O novo texto do projeto de lei foi entregue nesta quinta pelo relator; o tema divide opiniões, com a base do governo Lula favorável, e opositores ligados a Bolsonaro reclamando de censura
Uma nova versão do PL 2630 das Fake News foi apresentada nesta quinta-feira, 27, na Câmara dos Deputados, pelo relator e deputado Orlando Silva (PCdoB-SP). O atual texto retirou a criação de um órgão fiscalizador da atuação das plataformas, mas manteve a ideia principal já discutida: prever novas diretrizes para as redes sociais em relação a crianças e adolescentes, veiculação de notícias, divulgação de conteúdo falso e impulsionamento de propaganda eleitoral e de conteúdos políticos.
O Estadão entrevistou dois especialistas, com opiniões opostas na área, para entender as opiniões sobre o projeto de lei. Para Rose Marie Santini, diretora do Laboratório de Estudos de Internet e Redes Sociais (NetLab) da UFRJ, a aprovação do PL é o primeiro passo para “começar a limitar os danos que podem ser causados a população” pelas Big Techs.
Já André Marsiglia, advogado constitucionalista e professor especialista em censura e liberdade de expressão, contrário à proposta, defende que o texto, como está redigido, apresenta “brechas e dubiedades que abrem caminho para interpretações subjetivas e arbitrárias que resultarão inevitavelmente em censura”.
Atualmente, o texto tramita em regime de urgência (aprovado na última terça-feira com 238 votos a favor e 192 contrários) e vai à votação em plenário na próxima terça-feira, 2. Até lá, as negociações em torno da proposta que vai a voto continuam, e o relator não descarta a apresentação de um novo texto, com outras mudanças.

####################

▶ TAREFAS A REALIZAR
**A.** Responda, com base no texto sobre o PL das Fake News:
(i) Quem apresentou a nova versão do projeto na Câmara dos Deputados?
(ii) Que criação foi retirada do texto atual?
(iii) Com quantos votos a favor o regime de urgência foi aprovado?
**B.** Copie fielmente o trecho do texto sobre o PL das Fake News que se inicia pelas palavras "Já André Marsiglia, advogado" e se encerra em "com outras mudanças.".
O material apresentado adiante é independente do texto.

Dados coletados
####################

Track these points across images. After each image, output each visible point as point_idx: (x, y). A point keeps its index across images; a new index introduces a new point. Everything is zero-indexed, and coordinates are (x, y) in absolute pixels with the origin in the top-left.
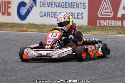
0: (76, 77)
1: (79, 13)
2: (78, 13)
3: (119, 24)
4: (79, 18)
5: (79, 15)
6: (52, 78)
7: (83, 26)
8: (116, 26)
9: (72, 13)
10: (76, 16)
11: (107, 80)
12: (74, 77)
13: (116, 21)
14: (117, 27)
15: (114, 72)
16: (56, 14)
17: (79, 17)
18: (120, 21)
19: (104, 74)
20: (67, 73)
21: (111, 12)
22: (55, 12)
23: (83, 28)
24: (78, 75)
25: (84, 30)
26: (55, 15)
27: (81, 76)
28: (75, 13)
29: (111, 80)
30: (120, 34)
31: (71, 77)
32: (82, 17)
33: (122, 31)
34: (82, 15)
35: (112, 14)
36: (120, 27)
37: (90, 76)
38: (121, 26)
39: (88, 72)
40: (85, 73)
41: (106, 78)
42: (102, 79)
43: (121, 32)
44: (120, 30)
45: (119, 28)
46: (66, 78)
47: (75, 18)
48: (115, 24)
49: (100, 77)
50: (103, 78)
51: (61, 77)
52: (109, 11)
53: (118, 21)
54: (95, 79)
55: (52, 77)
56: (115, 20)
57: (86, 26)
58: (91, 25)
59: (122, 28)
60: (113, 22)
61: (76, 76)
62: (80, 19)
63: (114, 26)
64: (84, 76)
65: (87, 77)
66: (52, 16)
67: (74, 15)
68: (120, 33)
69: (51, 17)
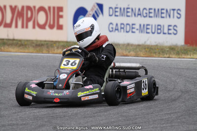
0: (164, 127)
1: (171, 26)
2: (169, 26)
4: (170, 34)
5: (170, 28)
7: (176, 46)
9: (160, 25)
10: (166, 31)
12: (162, 126)
16: (134, 26)
17: (170, 32)
20: (151, 120)
22: (133, 25)
23: (176, 49)
24: (167, 123)
25: (178, 52)
26: (133, 28)
27: (173, 124)
28: (164, 26)
31: (156, 126)
32: (175, 32)
34: (175, 28)
37: (188, 126)
39: (185, 118)
40: (179, 120)
46: (149, 128)
47: (164, 33)
57: (182, 46)
58: (189, 45)
61: (164, 125)
62: (173, 35)
64: (177, 124)
65: (183, 127)
66: (128, 30)
67: (162, 29)
69: (127, 32)
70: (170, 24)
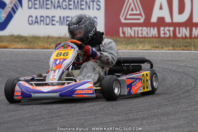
3: (154, 33)
6: (50, 121)
8: (149, 36)
11: (138, 122)
12: (86, 118)
13: (149, 28)
14: (150, 38)
15: (148, 108)
16: (54, 19)
18: (156, 29)
19: (133, 113)
22: (53, 17)
24: (91, 115)
27: (97, 116)
29: (144, 122)
30: (156, 49)
31: (80, 118)
33: (158, 43)
34: (95, 19)
35: (142, 17)
36: (155, 37)
37: (111, 117)
38: (157, 36)
39: (108, 109)
40: (103, 112)
41: (137, 119)
42: (130, 120)
43: (157, 45)
44: (156, 42)
45: (155, 40)
46: (73, 120)
48: (147, 33)
49: (127, 118)
50: (132, 120)
51: (65, 119)
52: (138, 12)
53: (152, 28)
54: (119, 121)
55: (50, 119)
56: (147, 27)
58: (109, 36)
59: (158, 40)
60: (145, 30)
61: (88, 117)
63: (146, 36)
64: (101, 116)
65: (107, 118)
66: (48, 22)
68: (157, 47)
69: (47, 24)
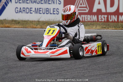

####################

▶ RESPOSTAS EM ORDEM
**A.**
(i) O relator, deputado Orlando Silva (PCdoB-SP).
(ii) A criação de um órgão fiscalizador da atuação das plataformas.
(iii) Com 238 votos a favor.

**B.**
Já André Marsiglia, advogado constitucionalista e professor especialista em censura e liberdade de expressão, contrário à proposta, defende que o texto, como está redigido, apresenta “brechas e dubiedades que abrem caminho para interpretações subjetivas e arbitrárias que resultarão inevitavelmente em censura”.
Atualmente, o texto tramita em regime de urgência (aprovado na última terça-feira com 238 votos a favor e 192 contrários) e vai à votação em plenário na próxima terça-feira, 2. Até lá, as negociações em torno da proposta que vai a voto continuam, e o relator não descarta a apresentação de um novo texto, com outras mudanças.